When trying to load a page through htmlUnit
I always get a 301 error
, even though the exact same page loads fine in a browser.
The code giving me the error is
public String getPage(String url) {
try {
WebClient webClient = new WebClient(BrowserVersion.CHROME);
webClient.getOptions().setJavaScriptEnabled(false);
webClient.getOptions().setRedirectEnabled(false);
webClient.getOptions().setUseInsecureSSL(true);
webClient.getOptions().setThrowExceptionOnFailingStatusCode(false);
webClient.getOptions().setThrowExceptionOnScriptError(false);
// webClient.getOptions().setTimeout();
final HtmlPage page = webClient.getPage(url);
return page.asText();
} catch (IOException ex) {
Logger.getLogger(Worker.class.getName()).log(Level.SEVERE, null, ex);
} catch (FailingHttpStatusCodeException ex) {
Logger.getLogger(Worker.class.getName()).log(Level.SEVERE, null, ex);
}
return null;
}
Where url
is http://www.instagram.com/name
(also tried https, same error)
The error returned is
> Jul 20, 2015 1:52:20 PM com.gargoylesoftware.htmlunit.WebClient
> printContentIfNecessary INFO: statusCode=[301] contentType=[text/html]
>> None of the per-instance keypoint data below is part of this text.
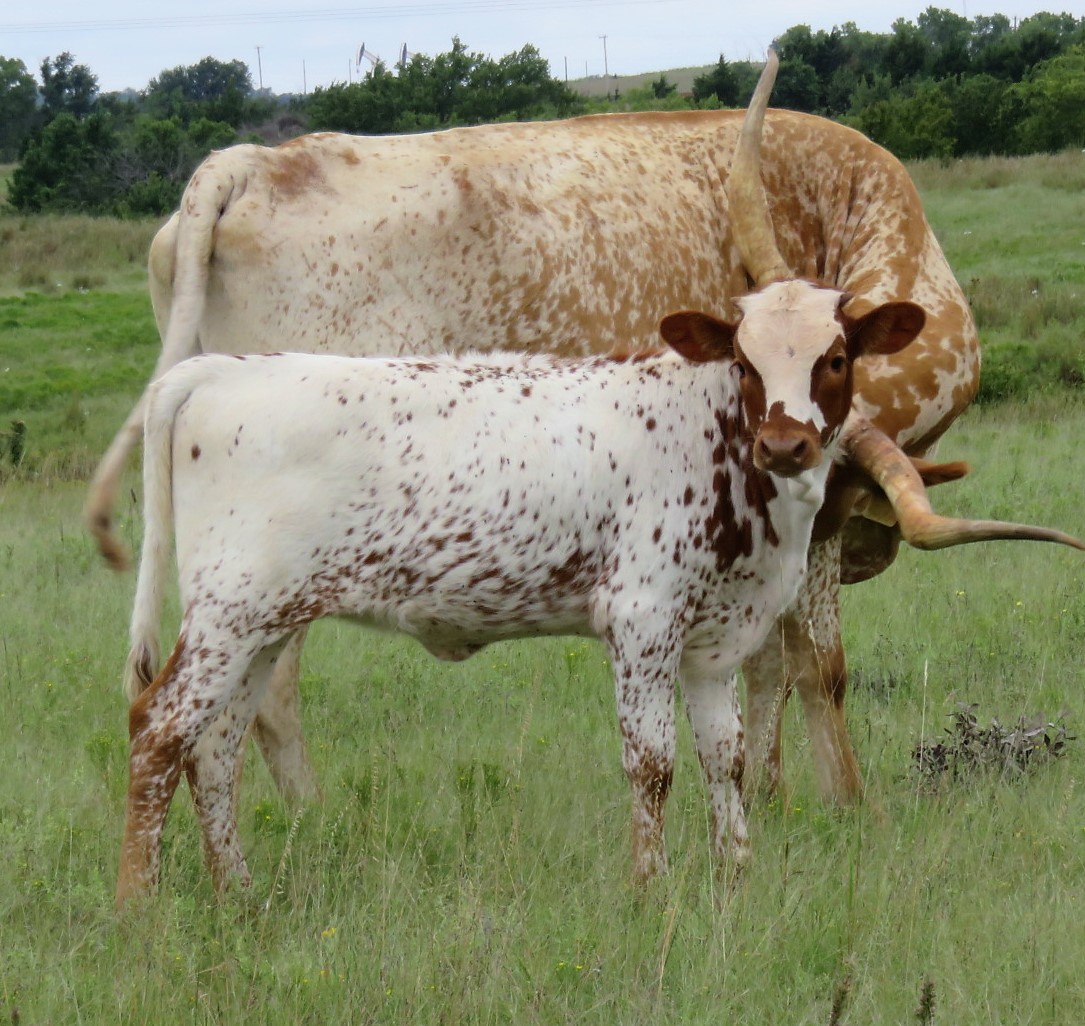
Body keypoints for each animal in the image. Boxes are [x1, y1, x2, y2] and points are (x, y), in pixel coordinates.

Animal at [88, 53, 1080, 812]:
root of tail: (251, 162)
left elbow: (764, 665)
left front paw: (771, 797)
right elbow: (817, 665)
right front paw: (845, 805)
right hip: (292, 554)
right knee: (264, 698)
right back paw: (311, 824)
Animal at [113, 284, 929, 904]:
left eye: (835, 358)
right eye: (744, 360)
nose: (785, 444)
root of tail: (219, 371)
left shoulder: (714, 640)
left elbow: (723, 758)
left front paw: (735, 876)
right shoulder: (642, 618)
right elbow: (652, 763)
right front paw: (651, 889)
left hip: (268, 623)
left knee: (214, 747)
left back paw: (237, 893)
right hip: (230, 614)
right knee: (159, 728)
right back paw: (138, 909)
> Jul 20, 2015 1:52:20 PM com.gargoylesoftware.htmlunit.WebClient
> printContentIfNecessary INFO: <html> <head><title>301 Moved
> Permanently</title></head> <body bgcolor="white"> <center><h1>301
> Moved Permanently</h1></center> <hr><center>nginx</center> </body>
> </html>
However, when from my browser I go to http://www.instagram.com/name, it loads up fine. I've heard Jsoup
may be useful for what I want to do (getting the text of a page) but I'm more familiar with htmlUnit
. If you have a fix for my code, or an alternative method then I'd be happy to try it.